Just to illustrate the real (or apparent) problems I simulated a skewed distribution which has approximately the same range as your raw intercepts. (The details of the forgery should not be important, but I drew from a beta distribution with shape parameters 1 and 3 and shifted and stretched to get limits about $-$150, 620.)
Quantile plots of the raw "data", neglog transformed and cube root transformed are given here:
The plots suggest
Outliers (which aren't extraordinary at all in my view) are drawn in helpfully by either transform.
The marginal distributions that result are indeed bimodal, because each transformation is steepest at zero, so values near zero get stretched apart relative to others.
Cube root is a little gentler than neglog.

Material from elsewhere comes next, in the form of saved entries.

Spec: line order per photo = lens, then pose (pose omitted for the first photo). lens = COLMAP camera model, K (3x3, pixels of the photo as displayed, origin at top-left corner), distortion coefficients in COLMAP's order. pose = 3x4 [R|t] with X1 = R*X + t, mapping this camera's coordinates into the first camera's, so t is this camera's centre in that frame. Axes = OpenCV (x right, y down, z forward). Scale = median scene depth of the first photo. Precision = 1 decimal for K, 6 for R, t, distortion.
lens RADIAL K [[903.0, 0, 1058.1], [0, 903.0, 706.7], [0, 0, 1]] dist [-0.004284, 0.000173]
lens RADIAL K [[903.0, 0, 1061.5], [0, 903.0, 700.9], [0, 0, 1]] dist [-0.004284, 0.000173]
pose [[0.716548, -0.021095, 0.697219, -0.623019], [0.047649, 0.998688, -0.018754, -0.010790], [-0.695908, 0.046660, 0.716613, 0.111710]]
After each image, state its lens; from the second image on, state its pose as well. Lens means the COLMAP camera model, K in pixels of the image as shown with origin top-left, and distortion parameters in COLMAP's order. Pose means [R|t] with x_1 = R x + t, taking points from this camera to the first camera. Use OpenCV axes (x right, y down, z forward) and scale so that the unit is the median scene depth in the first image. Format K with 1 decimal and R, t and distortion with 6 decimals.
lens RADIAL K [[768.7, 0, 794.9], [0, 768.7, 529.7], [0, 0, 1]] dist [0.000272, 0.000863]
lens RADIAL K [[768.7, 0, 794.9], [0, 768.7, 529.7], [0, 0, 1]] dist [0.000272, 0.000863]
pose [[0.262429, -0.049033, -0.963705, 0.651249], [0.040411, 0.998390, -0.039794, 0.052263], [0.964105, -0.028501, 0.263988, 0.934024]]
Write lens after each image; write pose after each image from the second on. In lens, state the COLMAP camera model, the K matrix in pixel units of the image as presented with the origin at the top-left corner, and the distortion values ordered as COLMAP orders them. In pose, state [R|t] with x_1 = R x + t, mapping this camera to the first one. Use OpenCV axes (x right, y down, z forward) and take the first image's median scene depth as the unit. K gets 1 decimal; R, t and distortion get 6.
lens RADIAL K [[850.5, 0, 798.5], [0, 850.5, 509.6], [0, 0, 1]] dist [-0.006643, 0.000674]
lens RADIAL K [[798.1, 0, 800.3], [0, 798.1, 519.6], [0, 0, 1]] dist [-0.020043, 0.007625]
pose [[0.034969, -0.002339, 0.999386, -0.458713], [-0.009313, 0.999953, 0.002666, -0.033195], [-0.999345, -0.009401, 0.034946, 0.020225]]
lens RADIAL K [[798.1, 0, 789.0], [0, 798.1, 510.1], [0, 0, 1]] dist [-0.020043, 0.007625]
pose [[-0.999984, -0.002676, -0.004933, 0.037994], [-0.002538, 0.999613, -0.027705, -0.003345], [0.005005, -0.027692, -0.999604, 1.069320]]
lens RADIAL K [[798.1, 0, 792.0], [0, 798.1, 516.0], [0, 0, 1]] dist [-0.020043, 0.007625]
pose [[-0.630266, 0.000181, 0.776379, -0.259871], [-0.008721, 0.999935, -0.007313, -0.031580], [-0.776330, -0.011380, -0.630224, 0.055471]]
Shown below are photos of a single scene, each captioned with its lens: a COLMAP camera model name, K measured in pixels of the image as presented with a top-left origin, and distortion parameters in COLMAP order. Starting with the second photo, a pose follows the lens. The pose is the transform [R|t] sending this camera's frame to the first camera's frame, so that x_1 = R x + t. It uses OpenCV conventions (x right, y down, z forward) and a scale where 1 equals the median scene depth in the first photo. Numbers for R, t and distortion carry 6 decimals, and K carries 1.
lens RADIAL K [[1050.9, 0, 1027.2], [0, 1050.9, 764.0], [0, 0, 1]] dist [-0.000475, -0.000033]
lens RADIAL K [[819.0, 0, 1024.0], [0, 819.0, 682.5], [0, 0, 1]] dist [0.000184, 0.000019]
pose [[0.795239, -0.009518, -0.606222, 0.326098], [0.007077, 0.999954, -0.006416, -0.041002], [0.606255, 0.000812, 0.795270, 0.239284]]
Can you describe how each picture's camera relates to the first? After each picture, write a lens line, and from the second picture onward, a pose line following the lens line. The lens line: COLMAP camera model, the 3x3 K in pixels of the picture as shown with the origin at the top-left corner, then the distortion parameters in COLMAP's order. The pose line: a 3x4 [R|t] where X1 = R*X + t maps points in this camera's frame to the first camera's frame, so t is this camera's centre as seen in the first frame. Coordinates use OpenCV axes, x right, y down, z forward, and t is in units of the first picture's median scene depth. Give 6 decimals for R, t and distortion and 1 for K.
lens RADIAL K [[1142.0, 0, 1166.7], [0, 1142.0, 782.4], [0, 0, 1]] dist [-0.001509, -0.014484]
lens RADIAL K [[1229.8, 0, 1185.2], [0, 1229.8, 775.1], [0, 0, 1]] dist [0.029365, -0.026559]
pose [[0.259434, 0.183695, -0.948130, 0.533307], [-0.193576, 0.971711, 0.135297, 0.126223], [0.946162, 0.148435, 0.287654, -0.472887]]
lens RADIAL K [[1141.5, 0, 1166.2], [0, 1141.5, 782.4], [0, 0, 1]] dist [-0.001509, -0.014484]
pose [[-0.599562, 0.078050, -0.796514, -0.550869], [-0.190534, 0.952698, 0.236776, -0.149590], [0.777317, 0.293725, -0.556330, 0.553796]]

I see no reason to suppose that the gain of #1 is outweighed by the shape change of #2. Indeed, large intercepts of either sign seem likely to have large standard errors and each transformation may help in that respect.
The key point is that it doesn't seem out of order to use mean-based summaries such as ANOVA on data like these, with or even without transformation. A generalised linear model with appropriate link is a good way to proceed, although you may have to write some extra code.
The five points labelled on each vertical axis are the maximum, upper quartile, median, lower quartile and minimum in each case. As grid lines are also provided for cumulative probabilities 0(0.25)1, it is possible to trace quartile-based boxes such as would appear on a conventional box plot.
EDIT 2: Thanks for posting a copy of your data.
Some experiments indicate:
- With your data cube root is distinctly gentler than neglog, because your data are more non-normal than my simulated data. It works well to pull in moderate outliers and reduce skewness. The plots put median and quartiles boxes on top of quantile plots, so-called quantile-box plots.

Repeated measures ANOVA is fairly robust insofar as P-values are scientifically similar for raw data (with no outlier removal) and cube roots.
Scatter plots of pairs of modalities seem easier to think about too. The separation into positive and negative clumps is fortuitous (presumably nothing rules out intercept estimates that are very close to zero) but may be instructive.

General hint on graphing: As is common with logarithmic scales, I'd advise that you label axes with numbers on your original scale, to help make clear where the transformation stretches and squeezes.
Disclaimer: I have no expertise in your field and cannot advise on scientific interpretation.